「年金で資産形成ができたのに」後悔していたAさんだが…

Aさんは念のためにと、国民年金を毎月納付した時の受給額について知りたいとのこと。そこで、筆者が令和5年度の保険料と受給額で計算してみました。

国民年金保険料を満額納付していれば、年間79万5,000円を受給できます。Aさんの受給額との差は35万7,750円です。65歳の女性の平均余命24.30年で考えると、90歳までの25年間で864万3,750円の差額が生じます。

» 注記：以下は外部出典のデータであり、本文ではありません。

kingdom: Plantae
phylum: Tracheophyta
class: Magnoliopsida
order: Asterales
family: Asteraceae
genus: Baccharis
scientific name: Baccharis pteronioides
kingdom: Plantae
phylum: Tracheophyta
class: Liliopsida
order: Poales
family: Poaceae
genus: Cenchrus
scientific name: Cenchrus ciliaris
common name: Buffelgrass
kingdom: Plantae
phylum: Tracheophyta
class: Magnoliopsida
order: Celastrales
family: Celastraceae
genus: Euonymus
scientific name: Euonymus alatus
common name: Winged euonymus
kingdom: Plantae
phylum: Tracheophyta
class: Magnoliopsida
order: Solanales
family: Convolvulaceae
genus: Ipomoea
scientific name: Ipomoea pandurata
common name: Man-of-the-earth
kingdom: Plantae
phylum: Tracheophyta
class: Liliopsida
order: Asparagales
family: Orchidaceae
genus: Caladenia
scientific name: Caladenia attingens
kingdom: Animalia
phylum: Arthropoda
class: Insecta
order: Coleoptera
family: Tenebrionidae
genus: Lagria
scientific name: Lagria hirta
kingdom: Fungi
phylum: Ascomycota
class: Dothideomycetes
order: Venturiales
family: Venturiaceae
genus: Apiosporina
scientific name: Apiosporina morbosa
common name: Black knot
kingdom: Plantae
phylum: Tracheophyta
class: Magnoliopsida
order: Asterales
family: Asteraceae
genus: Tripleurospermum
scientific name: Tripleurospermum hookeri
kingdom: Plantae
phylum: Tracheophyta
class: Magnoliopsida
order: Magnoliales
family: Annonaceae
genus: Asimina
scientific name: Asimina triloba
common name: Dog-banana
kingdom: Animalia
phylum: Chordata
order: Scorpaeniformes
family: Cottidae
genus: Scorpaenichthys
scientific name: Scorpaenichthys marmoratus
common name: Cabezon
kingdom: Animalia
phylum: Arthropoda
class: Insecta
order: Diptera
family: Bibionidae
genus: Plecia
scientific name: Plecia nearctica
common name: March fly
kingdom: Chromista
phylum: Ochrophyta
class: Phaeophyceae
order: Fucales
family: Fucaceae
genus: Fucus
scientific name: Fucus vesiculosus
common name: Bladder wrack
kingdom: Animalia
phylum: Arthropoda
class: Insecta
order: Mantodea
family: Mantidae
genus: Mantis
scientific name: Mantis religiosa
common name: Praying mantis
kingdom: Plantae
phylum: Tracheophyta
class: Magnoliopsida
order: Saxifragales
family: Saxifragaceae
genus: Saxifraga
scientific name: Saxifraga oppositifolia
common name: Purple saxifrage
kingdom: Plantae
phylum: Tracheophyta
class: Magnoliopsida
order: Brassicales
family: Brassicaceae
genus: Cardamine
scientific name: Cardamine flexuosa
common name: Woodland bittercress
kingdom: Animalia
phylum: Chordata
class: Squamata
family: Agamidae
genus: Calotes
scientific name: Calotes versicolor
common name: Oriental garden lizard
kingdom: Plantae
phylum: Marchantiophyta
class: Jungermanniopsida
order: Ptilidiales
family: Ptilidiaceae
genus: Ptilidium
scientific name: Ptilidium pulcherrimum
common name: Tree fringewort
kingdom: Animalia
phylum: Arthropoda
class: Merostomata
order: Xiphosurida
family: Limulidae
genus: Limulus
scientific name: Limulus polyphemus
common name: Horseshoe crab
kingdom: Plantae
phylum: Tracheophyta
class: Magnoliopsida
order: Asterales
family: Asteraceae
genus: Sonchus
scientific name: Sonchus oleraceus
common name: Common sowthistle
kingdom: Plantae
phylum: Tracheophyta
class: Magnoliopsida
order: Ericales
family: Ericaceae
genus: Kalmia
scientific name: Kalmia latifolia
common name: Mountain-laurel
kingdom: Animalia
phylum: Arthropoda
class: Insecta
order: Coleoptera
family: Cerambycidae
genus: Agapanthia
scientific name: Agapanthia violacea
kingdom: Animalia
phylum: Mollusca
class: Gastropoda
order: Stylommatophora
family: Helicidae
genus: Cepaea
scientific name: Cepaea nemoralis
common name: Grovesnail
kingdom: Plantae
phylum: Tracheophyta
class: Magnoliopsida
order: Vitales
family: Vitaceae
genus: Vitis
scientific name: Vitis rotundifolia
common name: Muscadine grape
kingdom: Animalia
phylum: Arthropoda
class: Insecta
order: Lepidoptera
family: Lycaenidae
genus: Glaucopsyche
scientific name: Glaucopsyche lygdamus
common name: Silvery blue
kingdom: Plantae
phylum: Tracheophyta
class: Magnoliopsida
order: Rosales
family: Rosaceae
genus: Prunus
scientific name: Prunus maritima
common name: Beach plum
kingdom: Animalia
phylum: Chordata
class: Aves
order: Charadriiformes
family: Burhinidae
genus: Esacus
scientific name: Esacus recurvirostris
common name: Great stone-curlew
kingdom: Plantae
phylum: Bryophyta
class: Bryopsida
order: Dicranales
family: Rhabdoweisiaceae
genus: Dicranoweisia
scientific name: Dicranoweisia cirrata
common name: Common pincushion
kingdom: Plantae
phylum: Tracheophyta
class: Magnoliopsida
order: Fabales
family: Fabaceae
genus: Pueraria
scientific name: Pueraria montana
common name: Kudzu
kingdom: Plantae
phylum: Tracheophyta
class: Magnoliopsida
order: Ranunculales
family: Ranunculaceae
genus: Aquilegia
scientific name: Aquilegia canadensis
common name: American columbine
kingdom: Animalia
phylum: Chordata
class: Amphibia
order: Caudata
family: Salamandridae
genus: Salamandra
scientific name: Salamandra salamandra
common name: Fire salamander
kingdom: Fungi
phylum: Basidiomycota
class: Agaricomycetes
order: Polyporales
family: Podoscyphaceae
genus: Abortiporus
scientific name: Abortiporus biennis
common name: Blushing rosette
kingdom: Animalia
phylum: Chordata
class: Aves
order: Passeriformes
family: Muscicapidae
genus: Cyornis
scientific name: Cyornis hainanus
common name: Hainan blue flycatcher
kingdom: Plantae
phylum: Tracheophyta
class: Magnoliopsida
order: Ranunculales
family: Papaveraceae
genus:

国民年金保険料は月1万6,520円です。Aさんが納付しなかった18年分に換算すると、総額は356万8,320円となります。いまさらどうしようもないことですが、未納期間分の保険料を納付しておけば、納付額の約2倍超も受給できたことになるのです。

また、国民年金を満額の79万円5,000円受給しても、年金生活者支援給付金制度の支給条件に合致すれば、給付金も支給されます。

なお、もし40年間に達するまでの期間分を、60歳以降も国民年金に任意加入して保険料を納付していれば、Aさんは年金額の上乗せができていました。

ここまで聞いたAさんは、「まじめに払っていたら資産形成できていたのに……」と、若かりし頃の自分の行動を後悔しながらも「今回きちんと知れて良かったです。自分の状況をしっかり把握できたので、今後の対策をたてやすくなりました。まずはいま助けられている年金生活者支援給付金が支給されなくなるくらい、仕事を頑張って収入を増やしたいと思います!」と、気持ちを切り替えて前を向いていました。

Aさんの言葉どおり、自身の現状を正しく把握することは、将来の計画を立てるうえで非常に大切です。改定を重ねて複雑化した年金制度をすべて理解する必要はありませんが、自分に関係しそうな制度やトピックは、定期的にチェックしておくとよいでしょう。